I’m new to Persson’s work so I’m not sure how this book compares to the rest of his work, but this particular novel is unlike any other crime novel I’ve read. First, it’s a doorstop. It’s an ambitious book about the huge undertaking of reevaluating the murder of Prime Minister Olof Palme over 20 years after the fact. Lars Martin Johannsson, a man on the cusp of retirement, brings together a team of three investigators, two women and a man who was on the original investigatory team, ostensibly to reevaluate how to catalog the binders upon binders of information about the investigation and its multiple tracks. Really, it’s a chance to get at the case one last time before he retires (he spent time as head of SePo, the Swedish Security Police, too).
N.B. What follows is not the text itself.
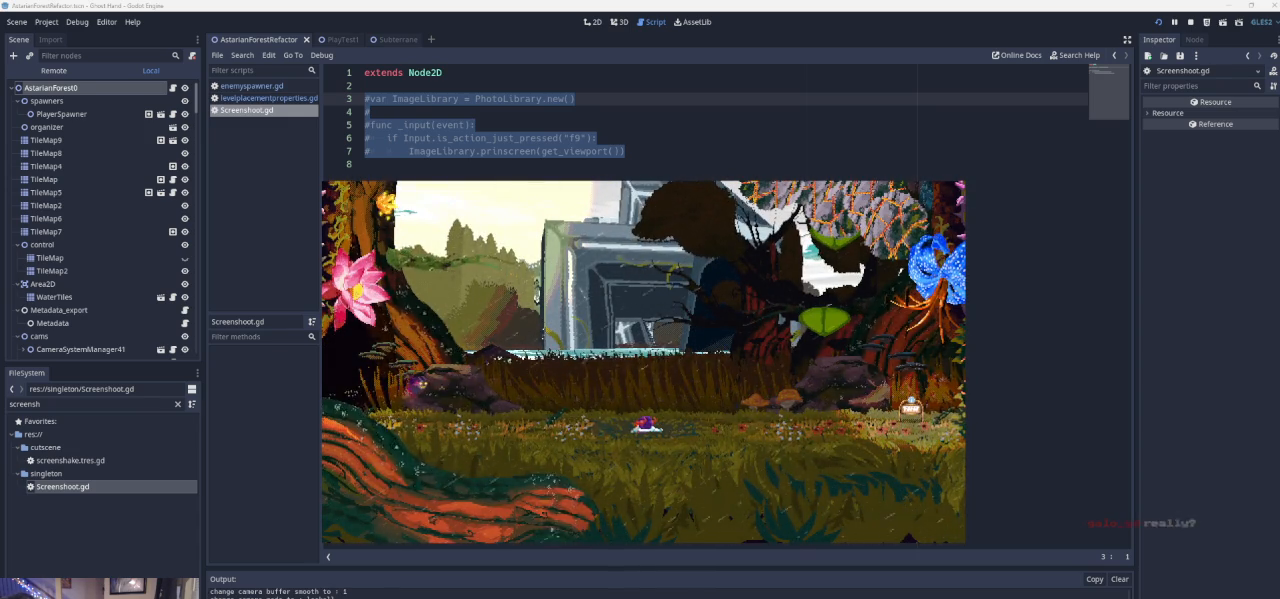
{"buttons": [], "left_stick": "center", "events": []}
It’s a police procedural about process, and I was constantly reminded during the first half of the book why I prefer fiction to unformed narratives that I’ve run across at work, etc: I need a narrative arc. Reading reports bogs me down, and I felt bogged down in the first half of the book.
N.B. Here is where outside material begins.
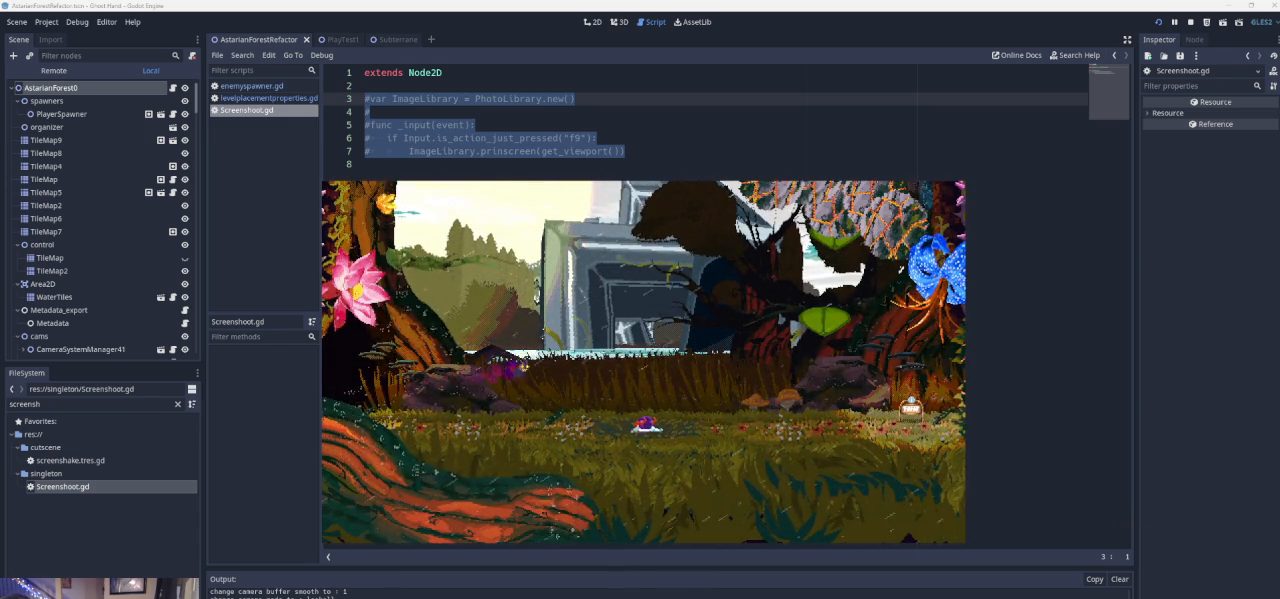
{"buttons": [], "left_stick": "center", "events": []}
Evert Bäckström, an overly racist and discriminatory character on all fronts, also appears as both a bit of comic relief and as a commentary on the police culture and the investigation. All in all the book is a devastating portrait of the police and the secret police who pursued the investigation into Palme’s murder in a number of unfruitful tracks.

Another reason why this story is so different than crime novels I’ve read is that it feels true-crime-y. I’m not sure what research material Persson used and how much of the story is based on fact. It’s heavy and philosophical too. Balancing out the heaviness is some conspiracy thriller stuff, and really, the last half of the book is very gripping. It also happens to be quite critical of those involved in the police and the secret police, and that’s the overwhelming takeaway of the book. Of course I wonder if Persson’s theory about who killed Palme is anywhere near the truth too.

I’ve read quite a few long books lately, so while I have the first Persson book waiting on my shelves, I think I’ll pass on it until after I tackle some shorter stuff in the immediate future.